Please give again, word for word, each line that falls between the line with "left elbow: (70, 145)" and the end of the data, inclusive.

Items from a dataset:
++++++++++

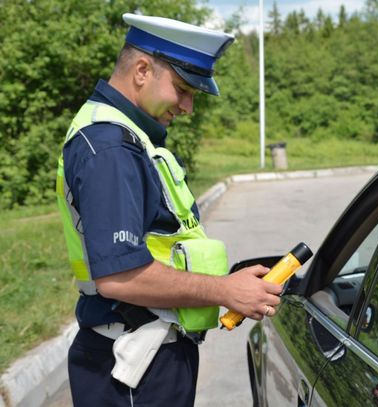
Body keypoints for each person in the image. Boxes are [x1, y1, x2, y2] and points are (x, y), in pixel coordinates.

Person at [56, 13, 282, 406]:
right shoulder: (111, 147)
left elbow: (157, 245)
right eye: (182, 89)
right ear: (142, 70)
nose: (188, 107)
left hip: (145, 355)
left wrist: (229, 284)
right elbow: (120, 277)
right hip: (132, 367)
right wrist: (225, 291)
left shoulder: (128, 136)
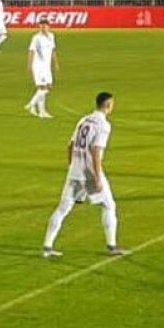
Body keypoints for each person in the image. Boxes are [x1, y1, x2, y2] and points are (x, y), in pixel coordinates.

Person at [42, 92, 128, 258]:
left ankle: (47, 247)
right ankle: (112, 246)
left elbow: (70, 145)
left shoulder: (83, 120)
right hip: (89, 173)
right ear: (108, 105)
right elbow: (96, 151)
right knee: (109, 205)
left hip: (74, 172)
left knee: (62, 209)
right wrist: (97, 177)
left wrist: (72, 166)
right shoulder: (103, 125)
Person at [25, 21, 60, 118]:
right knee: (44, 87)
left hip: (47, 66)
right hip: (38, 66)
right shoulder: (36, 38)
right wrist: (29, 64)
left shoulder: (51, 36)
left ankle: (40, 111)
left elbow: (53, 50)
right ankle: (32, 105)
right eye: (41, 27)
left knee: (46, 87)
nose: (42, 29)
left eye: (44, 27)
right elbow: (31, 51)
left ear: (48, 27)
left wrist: (56, 62)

++++++++++

» RESULT:
left elbow: (70, 145)
left shoulder: (83, 120)
right hip: (89, 173)
right ear: (108, 105)
right elbow: (96, 151)
right knee: (109, 205)
left hip: (74, 172)
left knee: (62, 209)
right wrist: (97, 177)
left wrist: (72, 166)
right shoulder: (103, 125)
Person at [25, 21, 60, 118]:
right knee: (44, 87)
left hip: (47, 66)
right hip: (38, 66)
right shoulder: (36, 38)
right wrist: (29, 64)
left shoulder: (51, 36)
left ankle: (40, 111)
left elbow: (53, 50)
right ankle: (32, 105)
right eye: (41, 27)
left knee: (46, 87)
nose: (42, 29)
left eye: (44, 27)
right elbow: (31, 51)
left ear: (48, 27)
left wrist: (56, 62)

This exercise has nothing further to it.